Treatment: How is the physical therapist different from a massage therapist, chiropractor and personal trainer? Well, for one thing we are use many “tools” to treat our patients. One of the most important things we do is to educate our patients. Education allows our patients to fully understand what is going on and why they have pain. Now they can make the changes in their daily routine so that the problem does not get exacerbated. The goal is that they will not repeat postures or movements that are causing their pain or dysfunction.
Physical Therapists are skilled in palpation and manual skills. PT’s are often able to assess swelling, loss of muscle length and flexibility, poor muscle tone and many other soft tissue problems by using our hands. Physical therapists will incorporate numerous manual therapies – soft tissue mobilization, joint mobilization, massage and release techniques. The “hands-on” techniques we perform can loosen a tight muscle, increase circulation and mobility of a joint.

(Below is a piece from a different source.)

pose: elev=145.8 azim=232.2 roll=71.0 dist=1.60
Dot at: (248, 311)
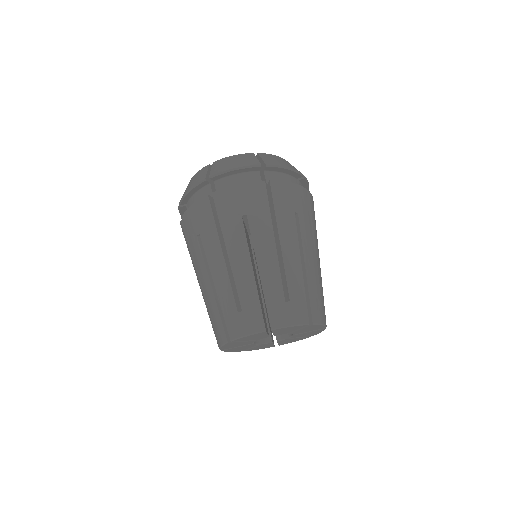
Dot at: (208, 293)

Providing exercise and stretching programs are an integral part of (what we do/our patients’ recovery.) Oftentimes patients are not exercising or training correctly and need a PT’s guidance. As you know exercises can strengthen muscles but oftentimes people do not perform a balanced strengthening program and this can lead to injury and pain. Usually on the first visit, the PT will provide a home program.
Other tools we employ are taping (ie: Kinesiotape,McConnell tape) gait and running evaluation using video analysis software, special equipment such as an ultrasound and laser unit, and one of the newer pieces of equipment you may see in a PT practice is an AlterG treadmill or anti-gravity treadmill.
Physical therapists primary goal is to treat their patients using non-evasive techniques and to get them back to full function in their daily life and sport.